Il film di Mazzacurati in questo è benevolo e, più o meno ingenuamente, lascia compiere il vero gesto xenofobo alla protagonista femminile che scaccia l’immigrato, che la spia dalla finestra, per il timore di una possibile violenza, risarcendolo subito dopo con l’esplosione della passione sessuale.

Il terzo aspetto rilevante del film è nella scelta politica e nel desiderio di vedere il mondo con gli occhi di un’adolescenza lontana dal consumismo e convinta delle proprie ragioni. Si tratta dello stesso desiderio presente in “America Graffiti”: Giovanni, aspirante giornalista, segue tutto quanto accade, nel piccolo centro del delta del Po’, con l’interesse di chi ama. Egli è innamorato di una giovane atleta che fa gran salti e, poi, delle grosse mammelle della maestra Mara (incestuosamente scrutata) che promettono altri salti, ma anche della tenera figura di Hassan e di due amici, adulti un po’ sprovveduti. Ma soprattutto egli è innamorato del mondo grande, del vasto mare della vita in cui desidera navigare come Ulisse per diventarne cantore.

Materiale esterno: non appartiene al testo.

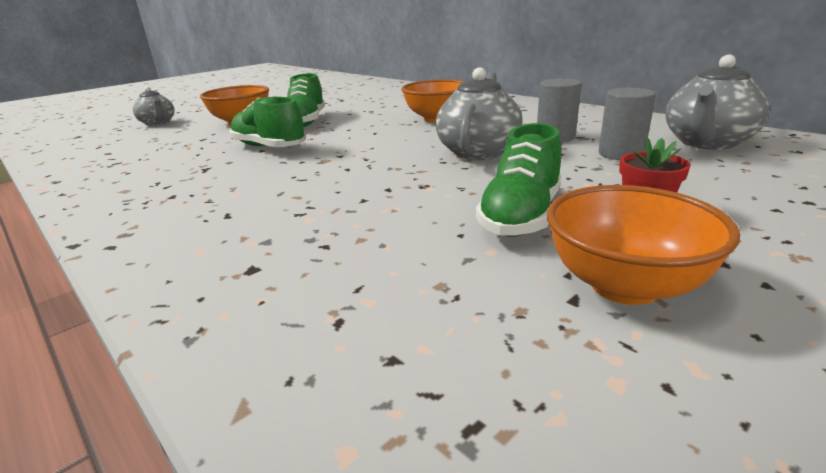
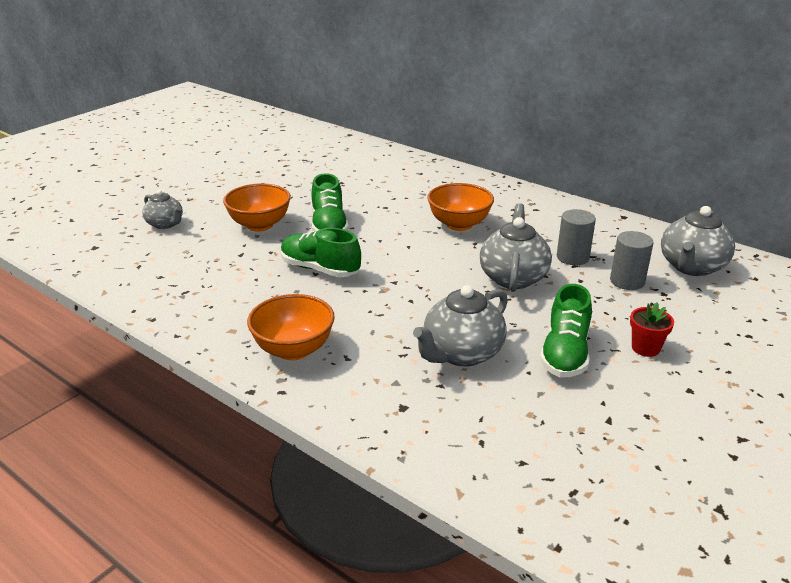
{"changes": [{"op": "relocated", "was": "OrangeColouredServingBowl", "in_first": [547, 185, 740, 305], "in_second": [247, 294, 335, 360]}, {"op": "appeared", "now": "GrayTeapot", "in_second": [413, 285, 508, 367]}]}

In America Graffiti il giovane aspirante scrittore, vincitore di un borsa di studio, vola all’università e mentre l’aereo decolla si intravede, nella strada sottostante, la macchina bianca guidata dalla prostituta che ne aveva risvegliato l’amore; nella bassa padana il giovane aspirante giornalista, svelato l’assassino di Mara, viaggia in pullman verso Milano, seguito dal triciclo a motore di uno dei due ingenui amici che vuole tributare a Giovanni il gesto d’amore finale: un agitare la mano.

Bisogna aggiungere infine che in questo film anche i cattivi sono buoni: il tabaccaio morboso corteggiatore di Mara ed anche il suo assassino, non vorrebbero il male ma lo compiono a causa dell’atavica imbecillità di cui sopra, che travalica il rispetto altrui. Un vero essere spregevole nel film esiste e rimane nell’ombra: il serial killer dei cani.
Ottima è stata la scelta dei caratteri; veramente bella la fotografia di Luca Bigazzi che consente di ammirare la struggente bellezza senza orizzonte del delta del Po’; le belle musiche di maniera di Tin Hat aggiungono armonia con discrezione e non si limitano a riproporre le tipiche canzoni d’atmosfera.